Emerson Maia não morreu. Esse não é o desmentido de uma morte, porque está escrito nas estrelas que os poetas não morrem, eles se afastam do convívio dos mortais terráqueos para poetizar em outros lugares, em outras galáxias.
Hoje, por volta de 1h desta sexta-feira, dia 14, quando o poeta e cancioneiro popular parintinense partiu, aos 66 anos, para a sua morada definitiva, ele já havia cumprido a sua magnânima missão de celebrar a vida, entre as quais, a vida humana, por meio da alegria, da paz e da solidariedade.
Morre aos 66 anos de idade o compositor Emerson Maia
Filho de Antônio Maia e dona Ladir Maia, Emerson poderia ter seguido a profissão do pai, um comerciante bem sucedido. Mas nesse ramo, ele atuou para conseguir o suficiente para se tornar um poeta bem sucedido.
Emerson, por aqui, versejou e cantou com a força do filho da aldeia que precisava ser ouvido pelo mundo.
O poeta se tornou conhecido, mundialmente, como autor de Lamento de Raça, canção de boi-bumbá que denunciou o extermínio de árvores e animais pelas queimadas na Amazônia, em 1996. Desde esse ano ele passou a ser reconhecido por ecologistas e engajados na causa verde de todo o planeta.

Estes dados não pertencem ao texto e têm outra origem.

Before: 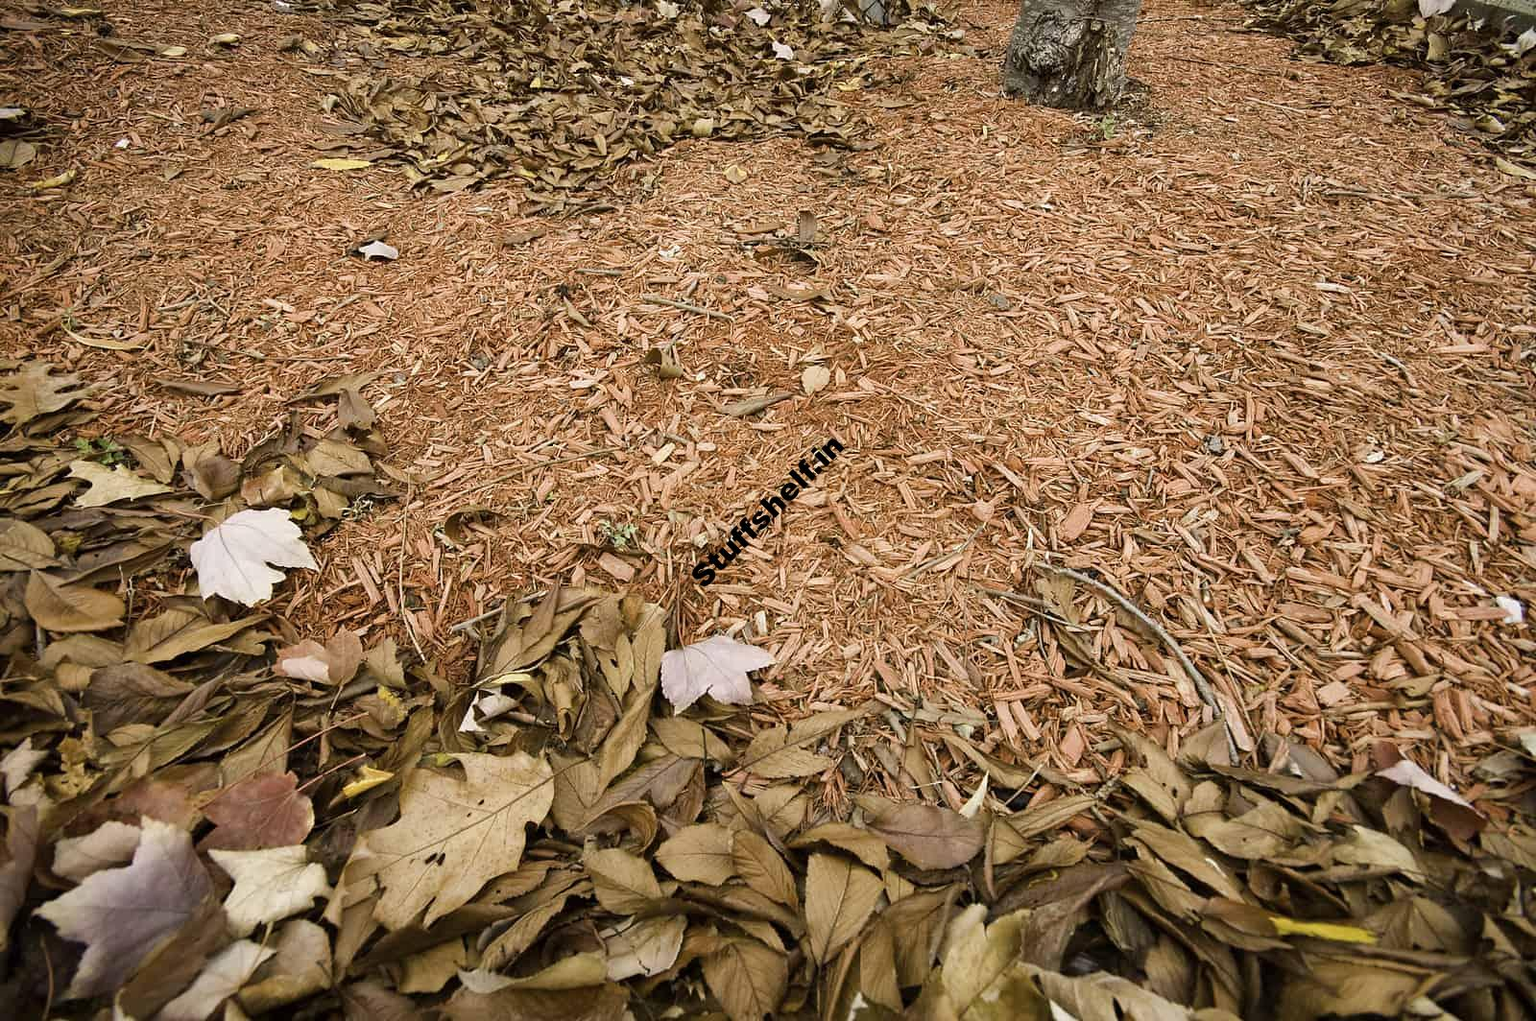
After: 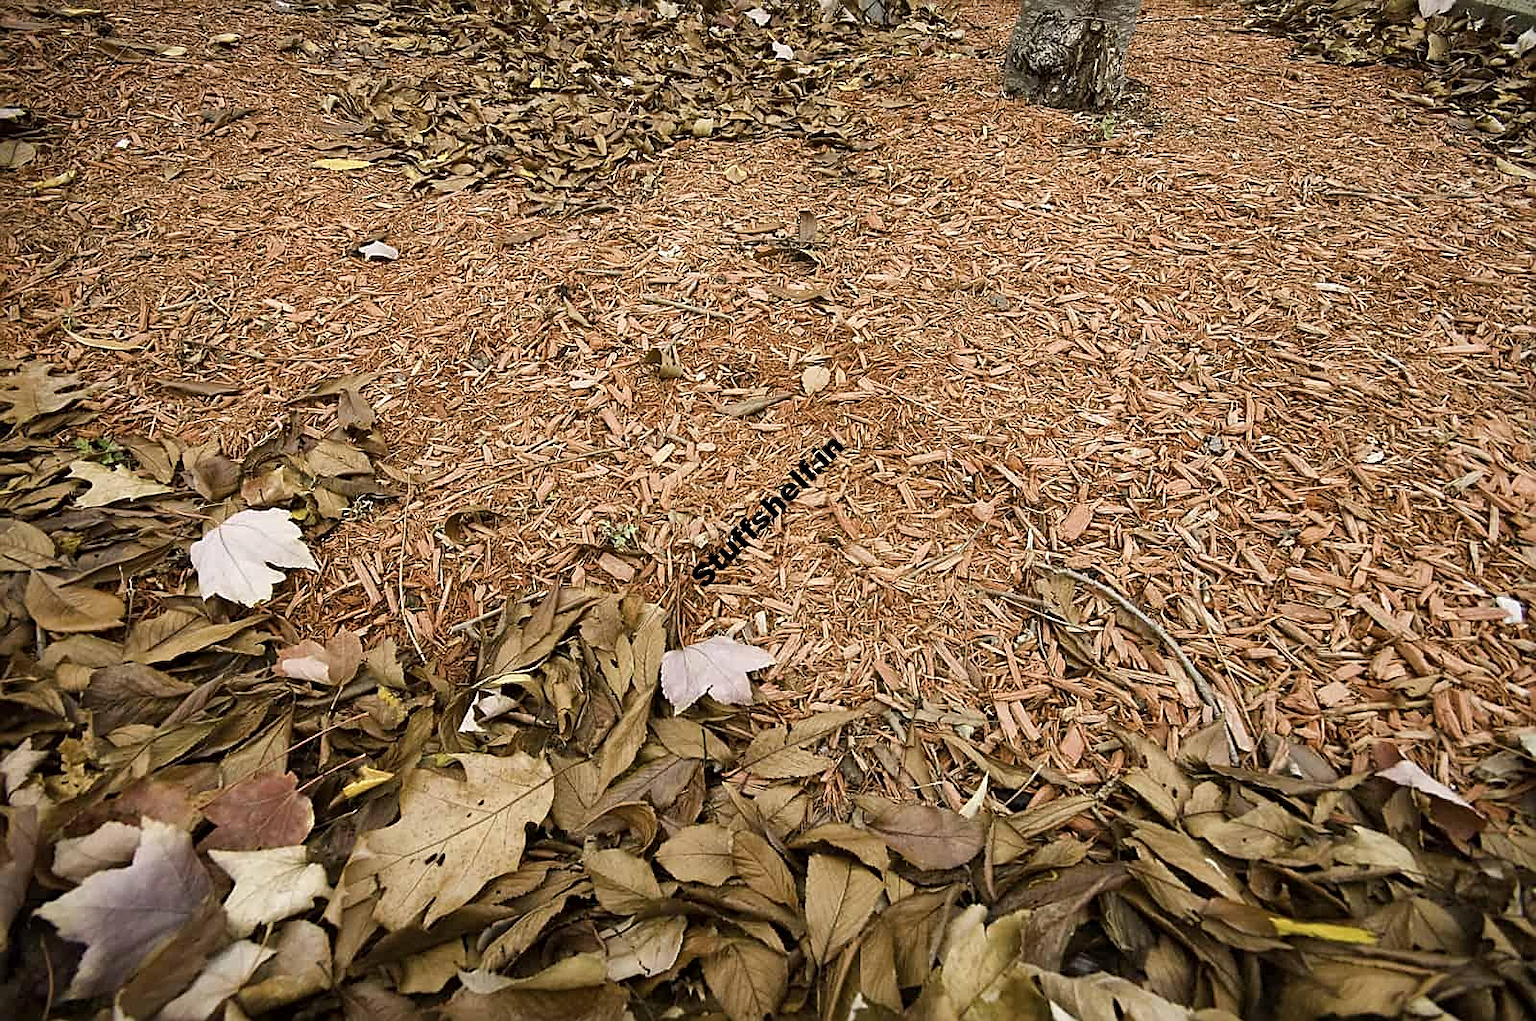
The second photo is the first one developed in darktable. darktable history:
local contrast: mode bilateral grid, contrast 100, coarseness 100, detail 108%, midtone range 0.2
sharpen: on, module defaults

Legado de Emerson Maia é homenageado por personalidades do Estado
O que o mundo talvez não saiba é que a verve ecológica dele se manifestou muito antes da efervescência da defesa da floresta amazônica, na década de 1990. Ainda jovem, no começo da década de 1980, o poeta parintintin compôs blues chamada Meu Mundo Verde , uma letra de belas metáforas que denuncia os estragos reais de uma das metáforas do capitalismo, o progresso, sobre os ecossistemas amazônicos.
Com essa música, ele ganhou o Festival da Canção de Parintins de 1985, evento que fazia tanto sucesso quanto o festival folclórico e, assim, atraía artistas de outros estados do Norte.

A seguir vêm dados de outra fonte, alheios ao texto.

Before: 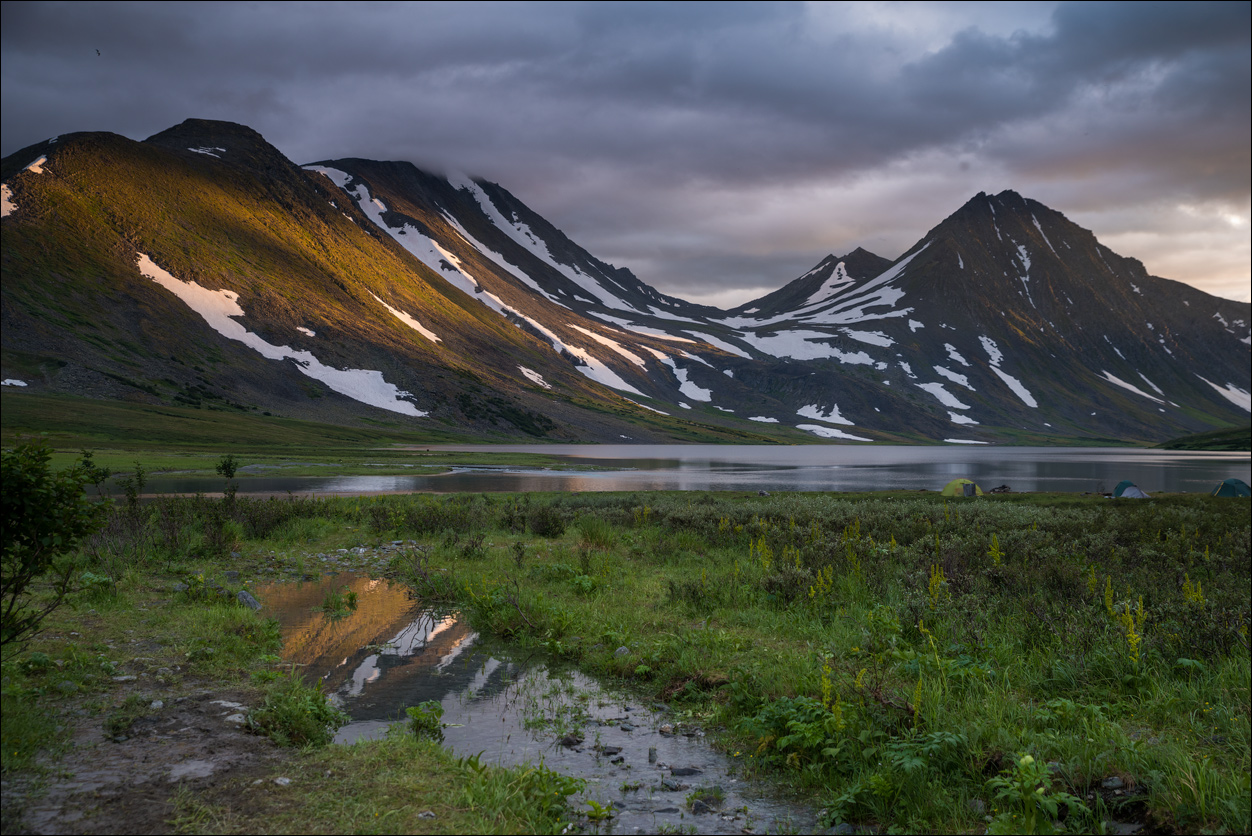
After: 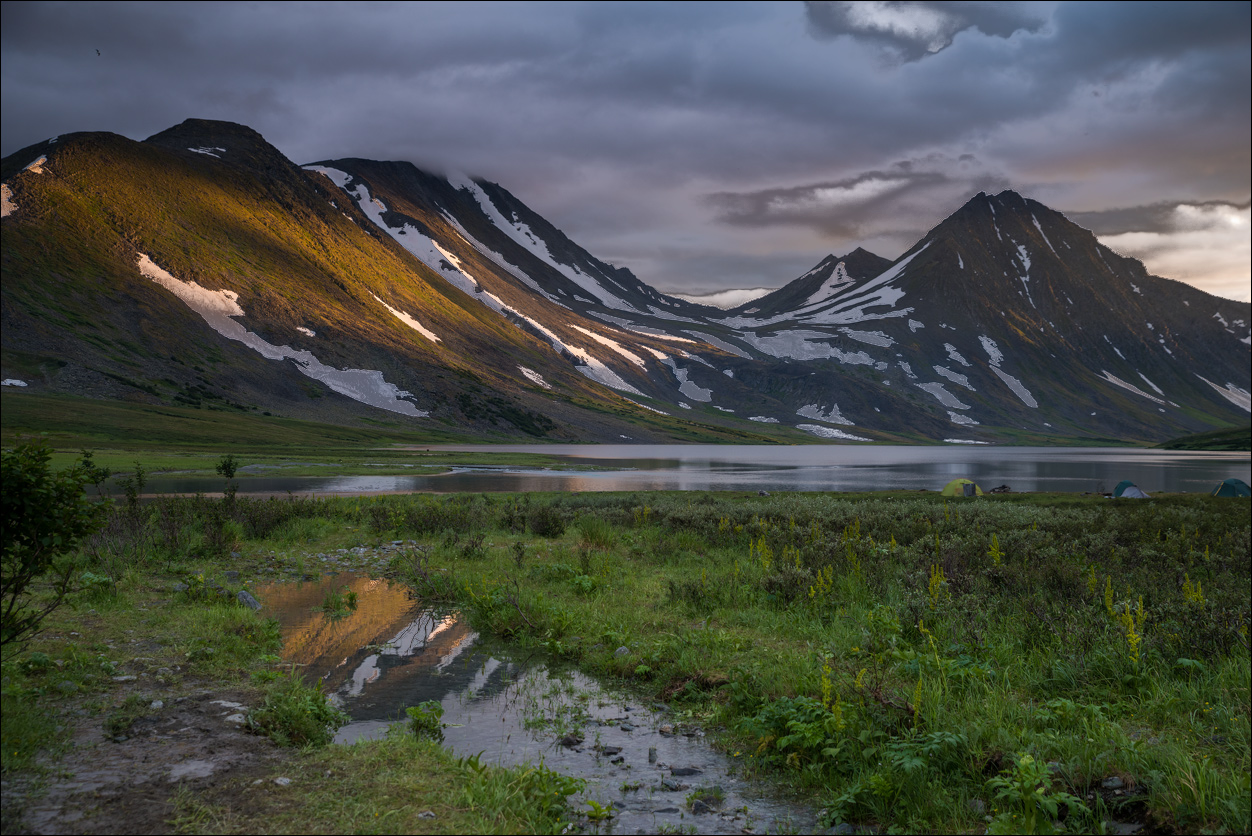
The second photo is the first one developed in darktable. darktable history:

“Emerson Maia assumiu esse compromisso com a defesa da Amazônia muito antes da causa virar moda no mundo”, esclarece o compositor Fred Góes, amigo e compadre do poeta.
Aliás, situa Fred, Meu mundo verde foi composta no começo de 1980, enquanto a primeira reunião global de chefes de estado, convocada pelas Nações Unidas, para tratar da degradação do meio ambiente ocorreu em 1972, em Estocolmo, Suécia.
Fred lembra que os ares da Conferência de Estocolmo só atingiram o Brasil, a partir de São Paulo, e se transformam em engajamento ecológico no final da década de 1970.
“Eu estava em São Paulo e testemunhei o surgimento dos movimentos ecológicos nas universidades e no meio artístico”, acentuou.
Fred cursou Jornalismo na Faculdade Casper Líbero, trabalhou em jornais paulistanos e fez parte do primeiro elenco do Raíces de América, grupo de música latino-americana engajada no combate aos governos ditatórias da América do Sul.
“Isso é muito importante: Emerson Maia, na sua ‘ilha desolada’, estava antenado com o mundo, mesmo com todas as dificuldades de comunicação da época. Ele possuía uma percepção e uma sensibilidade poética incomum, algo que só acontece com pessoas iluminadas”, afirmou o artista.
A historiadora Hiana Rodrigues, que pesquisou o Festival da Canção de Parintins, descobriu que Emerson liderou um movimento de vanguarda – juntamente com Tony Medeiros, Paulo Dú Sagrado, Fred Góes e Carlos Portilho, entre outros – que viria a modificar a estética musical do boi-bumbá de Parintins.
Governo do Amazonas exalta importância de Emerson Maia para a cultura
Os traços vanguardistas estavam presentes, principalmente nas letras de Emerson, que não poupavam às agressões ao jeito de viver dos povos amazônicos.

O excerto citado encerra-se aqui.